Addressing the 30th anniversary ceremony of the company at its Land 0f Canaan headquarters, he said Guyana’s wood sector needs to develop its value-added products such as wooden houses that are sustainable and affordable.  That approach, he said, would market Guyana’s products to the rest of the region.  “That is where the conversation has to go. How do we integrate all the players to come together in a consortium in which we build an affordable home, we can package that home in a crate and export it to the region,” the President said.

He noted that Guyana needs to build houses that are suitable for the vulnerabilities, such as hurricanes, that face the Caribbean. He cited the need for the products to be efficiently shipped, of high quality , withstand threats and assembled in a fast and efficient manner. “Then, we have something to go to Guyana and say that we in Guyana can produce this package, let’s talk about taxes and barriers to trade,” he said.

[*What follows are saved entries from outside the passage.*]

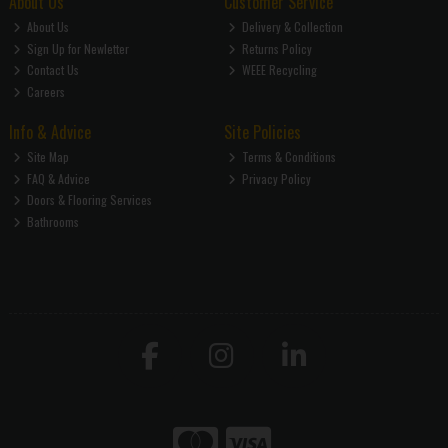
About Us
Customer Service
About Us
Delivery & Collection
Sign Up for Newletter
Returns Policy
Contact Us
WEEE Recycling
Careers
Info & Advice
Site Policies
Site Map
Terms & Conditions
FAQ & Advice
Privacy Policy
Doors & Flooring Services
Bathrooms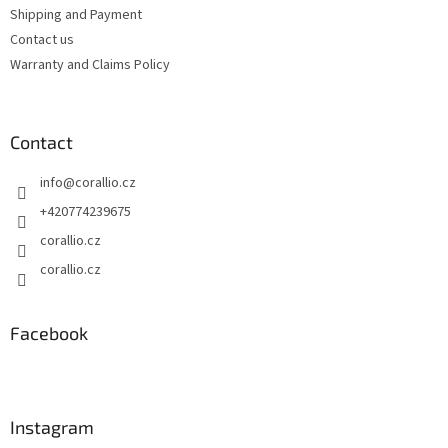
t
Shipping and Payment
r
Contact us
o
Warranty and Claims Policy
l
s
Contact
info
@
corallio.cz
+420774239675
corallio.cz
corallio.cz
Facebook
Instagram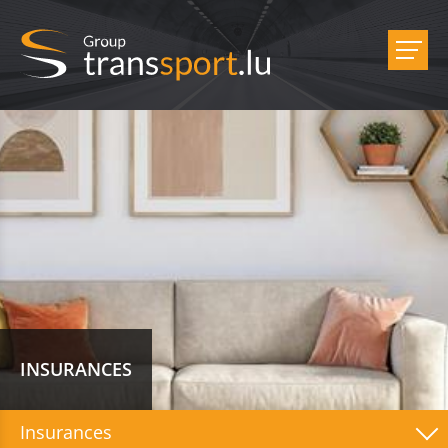
INSURANCES
Insurances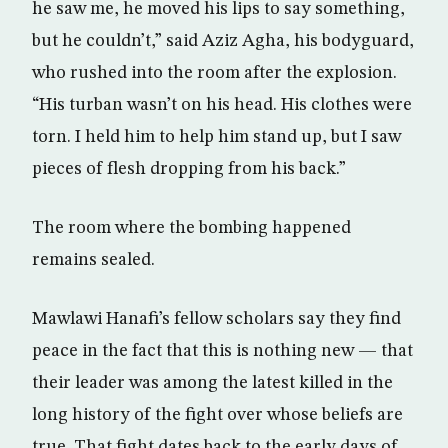
he saw me, he moved his lips to say something,
but he couldn’t,” said Aziz Agha, his bodyguard,
who rushed into the room after the explosion.
“His turban wasn’t on his head. His clothes were
torn. I held him to help him stand up, but I saw
pieces of flesh dropping from his back.”
The room where the bombing happened
remains sealed.
Mawlawi Hanafi’s fellow scholars say they find
peace in the fact that this is nothing new — that
their leader was among the latest killed in the
long history of the fight over whose beliefs are
true. That fight dates back to the early days of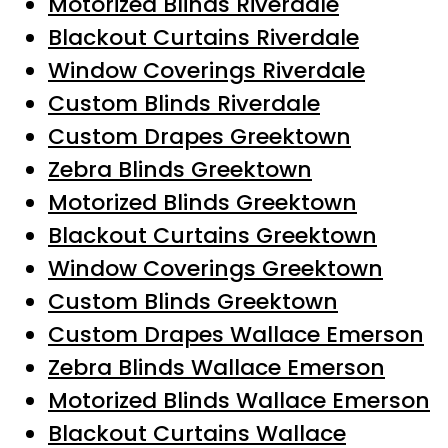
Motorized Blinds Riverdale
Blackout Curtains Riverdale
Window Coverings Riverdale
Custom Blinds Riverdale
Custom Drapes Greektown
Zebra Blinds Greektown
Motorized Blinds Greektown
Blackout Curtains Greektown
Window Coverings Greektown
Custom Blinds Greektown
Custom Drapes Wallace Emerson
Zebra Blinds Wallace Emerson
Motorized Blinds Wallace Emerson
Blackout Curtains Wallace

The Barbados government has said that it will importing 150 prefabricated emergency houses from China to “jump start” and boost its response to residents whose houses were affected by the freak storm and Hurricane Elsa.

Country Manager for Barama, mohindra chandCountry Manager for Barama, mohindra chandBarama’s Country Manager,  Mohindra Chand praised the Guyana government for increasing the Common External Tariff (CET) on plywood produced outside CARICOM from 10 percent to 40 percent as one of the main pillars for the company’s financial recovery.

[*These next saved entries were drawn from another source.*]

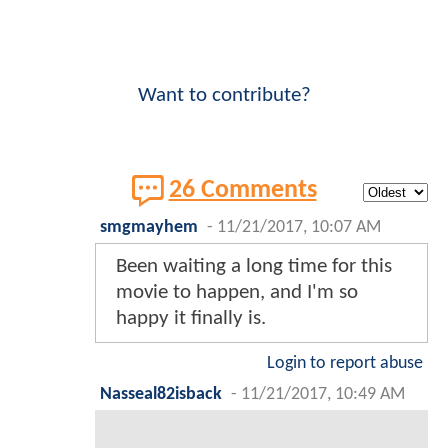
Want to contribute?
26 Comments
smgmayhem
-
11/21/2017, 10:07 AM
Been waiting a long time for this
movie to happen, and I'm so
happy it finally is.
Login to report abuse
Nasseal82isback
-
11/21/2017, 10:49 AM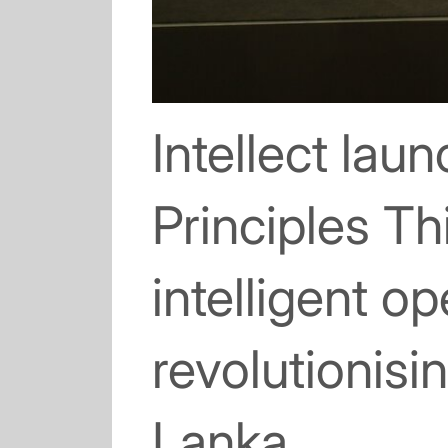
Intellect lau
Principles T
intelligent o
revolutionisi
Lanka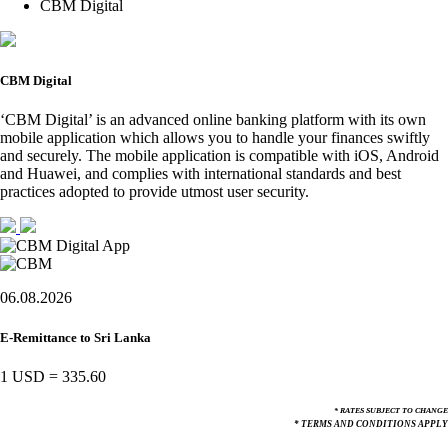
CBM Digital
CBM Digital
‘CBM Digital’ is an advanced online banking platform with its own
mobile application which allows you to handle your finances swiftly
and securely. The mobile application is compatible with iOS, Android
and Huawei, and complies with international standards and best
practices adopted to provide utmost user security.
06.08.2026
E-Remittance to Sri Lanka
1 USD
=
335.60
* RATES SUBJECT TO CHANGE
* TERMS AND CONDITIONS APPLY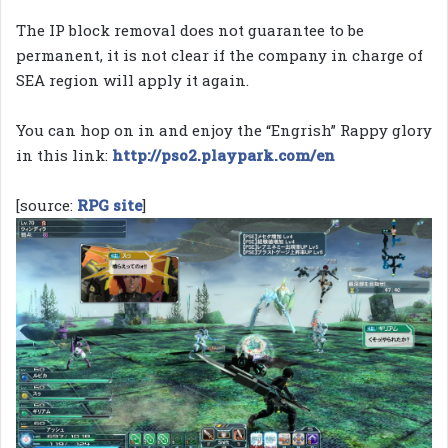
The IP block removal does not guarantee to be
permanent, it is not clear if the company in charge of
SEA region will apply it again.
You can hop on in and enjoy the “Engrish” Rappy glory
in this link:
http://pso2.playpark.com/en
[source:
RPG site
]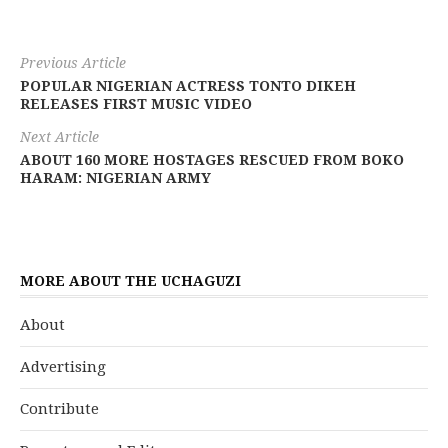
Previous Article
POPULAR NIGERIAN ACTRESS TONTO DIKEH
RELEASES FIRST MUSIC VIDEO
Next Article
ABOUT 160 MORE HOSTAGES RESCUED FROM BOKO
HARAM: NIGERIAN ARMY
MORE ABOUT THE UCHAGUZI
About
Advertising
Contribute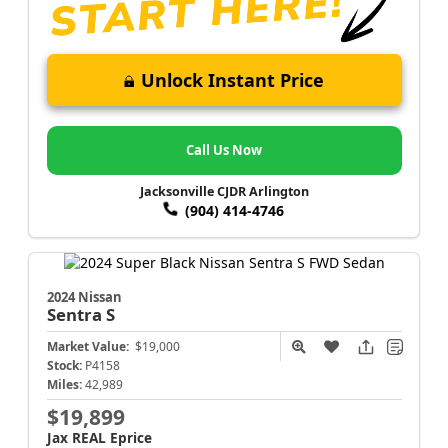
Unlock Instant Price
Call Us Now
Jacksonville CJDR Arlington
(904) 414-4746
2024 Nissan
Sentra
S
Market Value:
$19,000
Stock:
P4158
Miles:
42,989
$19,899
Jax REAL Eprice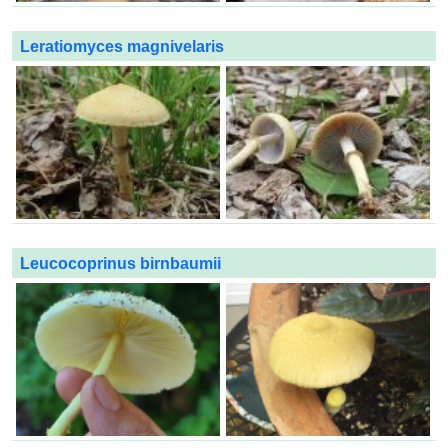
Leratiomyces magnivelaris
Leucocoprinus birnbaumii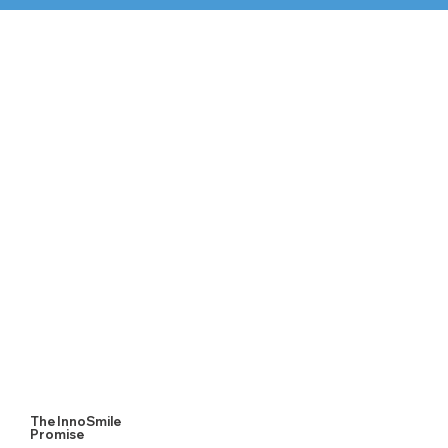
1. Digital Scan
Our process begins with a quick digital scan or physical
impression to accurately assess your needs.
The InnoSmile
Promise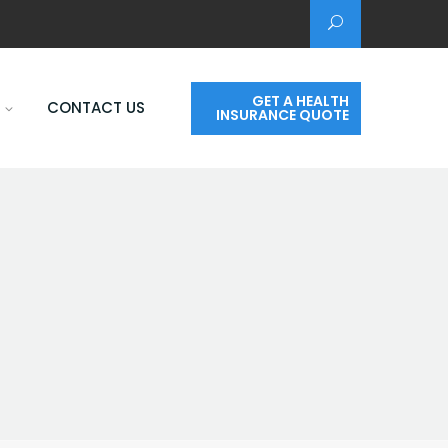
GET A HEALTH
CONTACT US
INSURANCE QUOTE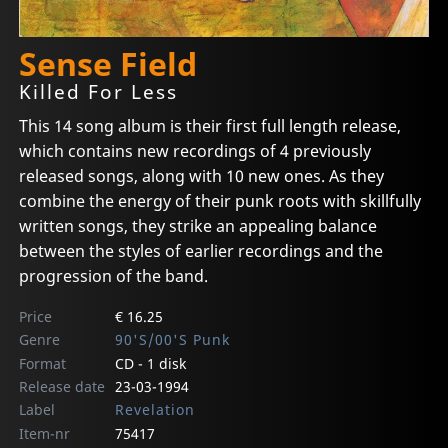
Sense Field
Killed For Less
This 14 song album is their first full length release,
which contains new recordings of 4 previously
released songs, along with 10 new ones. As they
combine the energy of their punk roots with skillfully
written songs, they strike an appealing balance
between the styles of earlier recordings and the
progression of the band.
Price
€ 16.25
Genre
90'S/00'S Punk
Format
CD - 1 disk
Release date
23-03-1994
Label
Revelation
Item-nr
75417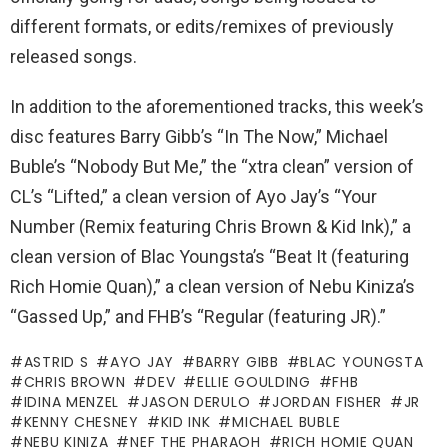
different formats, or edits/remixes of previously
released songs.
In addition to the aforementioned tracks, this week’s
disc features Barry Gibb’s “In The Now,” Michael
Buble’s “Nobody But Me,” the “xtra clean” version of
CL’s “Lifted,” a clean version of Ayo Jay’s “Your
Number (Remix featuring Chris Brown & Kid Ink),” a
clean version of Blac Youngsta’s “Beat It (featuring
Rich Homie Quan),” a clean version of Nebu Kiniza’s
“Gassed Up,” and FHB’s “Regular (featuring JR).”
ASTRID S
AYO JAY
BARRY GIBB
BLAC YOUNGSTA
CHRIS BROWN
DEV
ELLIE GOULDING
FHB
IDINA MENZEL
JASON DERULO
JORDAN FISHER
JR
KENNY CHESNEY
KID INK
MICHAEL BUBLE
NEBU KINIZA
NEF THE PHARAOH
RICH HOMIE QUAN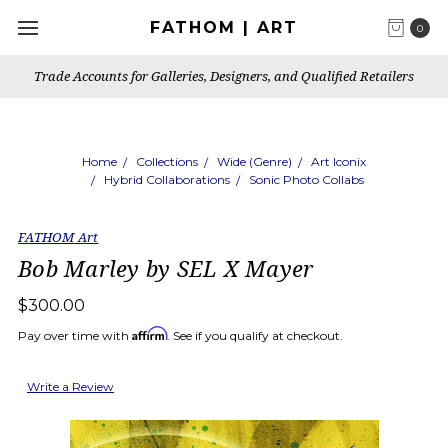
FATHOM | ART
0
Trade Accounts for Galleries, Designers, and Qualified Retailers
Home
Collections
Wide (Genre)
Art Iconix
Hybrid Collaborations
Sonic Photo Collabs
FATHOM Art
Bob Marley by SEL X Mayer
$300.00
Affirm
Pay over time with
. See if you qualify at checkout.
Write a Review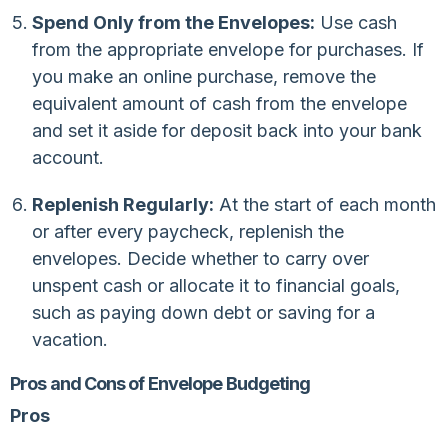
Spend Only from the Envelopes:
Use cash
from the appropriate envelope for purchases. If
you make an online purchase, remove the
equivalent amount of cash from the envelope
and set it aside for deposit back into your bank
account.
Replenish Regularly:
At the start of each month
or after every paycheck, replenish the
envelopes. Decide whether to carry over
unspent cash or allocate it to financial goals,
such as paying down debt or saving for a
vacation.
Pros and Cons of Envelope Budgeting
Pros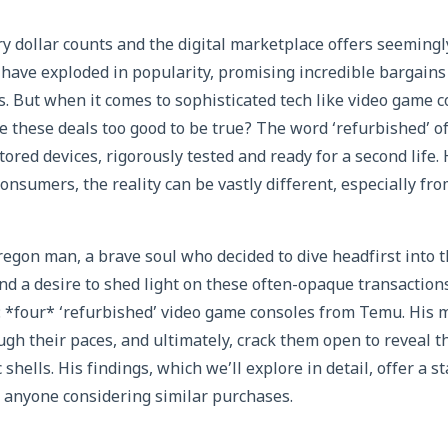
y dollar counts and the digital marketplace offers seemingl
have exploded in popularity, promising incredible bargains
cs. But when it comes to sophisticated tech like video game 
e these deals too good to be true? The word ‘refurbished’ 
tored devices, rigorously tested and ready for a second life.
nsumers, the reality can be vastly different, especially fro
regon man, a brave soul who decided to dive headfirst into
and a desire to shed light on these often-opaque transaction
: *four* ‘refurbished’ video game consoles from Temu. His 
gh their paces, and ultimately, crack them open to reveal t
 shells. His findings, which we’ll explore in detail, offer a 
r anyone considering similar purchases.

He announced that Barama would once again invest in heavy duty equipment worth GY$500 million, to harvest and remove logs from the forest to the Land of Canaan factory, still with a role for the small loggers who cannot afford to buy such expensive equipment.  Mr. Chand said the projected log intake next year is GY$800 million GY$1billion. The reinvestment programme, he said, would include purchasing new equipment at a cost of GY$300 million and another GY$100 million in major rehabilitation.

Mr. Chand said that at full capacity, Barama would be creating 140 new jobs.

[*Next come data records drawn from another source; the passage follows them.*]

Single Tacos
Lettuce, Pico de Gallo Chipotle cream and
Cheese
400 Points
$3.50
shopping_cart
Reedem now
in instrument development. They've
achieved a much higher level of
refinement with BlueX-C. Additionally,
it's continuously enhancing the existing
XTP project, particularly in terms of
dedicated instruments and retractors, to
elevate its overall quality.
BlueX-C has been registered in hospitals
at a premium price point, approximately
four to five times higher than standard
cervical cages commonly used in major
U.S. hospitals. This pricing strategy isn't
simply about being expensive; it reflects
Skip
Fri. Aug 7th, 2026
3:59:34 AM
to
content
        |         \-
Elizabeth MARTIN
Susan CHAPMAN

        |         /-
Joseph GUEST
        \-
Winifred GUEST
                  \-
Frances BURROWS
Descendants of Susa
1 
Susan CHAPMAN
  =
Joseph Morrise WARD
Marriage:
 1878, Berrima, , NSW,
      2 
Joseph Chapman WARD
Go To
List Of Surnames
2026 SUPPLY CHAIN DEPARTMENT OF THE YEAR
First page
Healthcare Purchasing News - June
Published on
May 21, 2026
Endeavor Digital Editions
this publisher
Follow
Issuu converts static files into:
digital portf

“This new investment or reinvestment is going to see us further diversify our product line and include more species that will go towards lumber and logs so I guess we are getting back into the lumber business,” said the top Barama executive.

The President promised to work with the wood sector to ensure there is much-needed product certification to enter new markets and come up with a strategy to drive demand. “The local market is going to grow drastically,”  he said, adding that projections are that 1,000 new houses would be built in a newly proposed smart city.  With large forest producers operating only at 10 percent of their capacity, the total output is 364,000 square cubic metres.

He recommended the establishment of a consortium of industry stakeholders to strategise on how best to capitalise on opportunities in the wood sector which employs 15,000 persons directly and indirectly.

President of the Guyana Manufacturing and Services Association (GMSA), Rafeek Khan welcomed Barama’s plans to increase its output and its sales by 50 percent. He cautioned against investing in second-hand equipment because it would not enhance efficiency.

“Barama is a Guyanese company which is unique. We have been around for 27 years and we are the largest manufacturing company of plywood in the country and we can be the largest in the Caribbean. We have the capacity to supply and meet the potential demands but we have to look at how we can cut cost and remain profitable,” Chand posited.

Additionally, he pointed out that the cost of energy has been another hindrance to the company’s profit margin and it is one of the key issues they are looking to discuss with government when they meet.

“We are self-producing the electricity we need but the cost is very high for fuel and parts. We also have to keep a team of technical experts on staff to maintain and look over the power plant. So the cost is always high for production,” Chand related.

He related further that the termination of services would not impact their production nor supply to the market.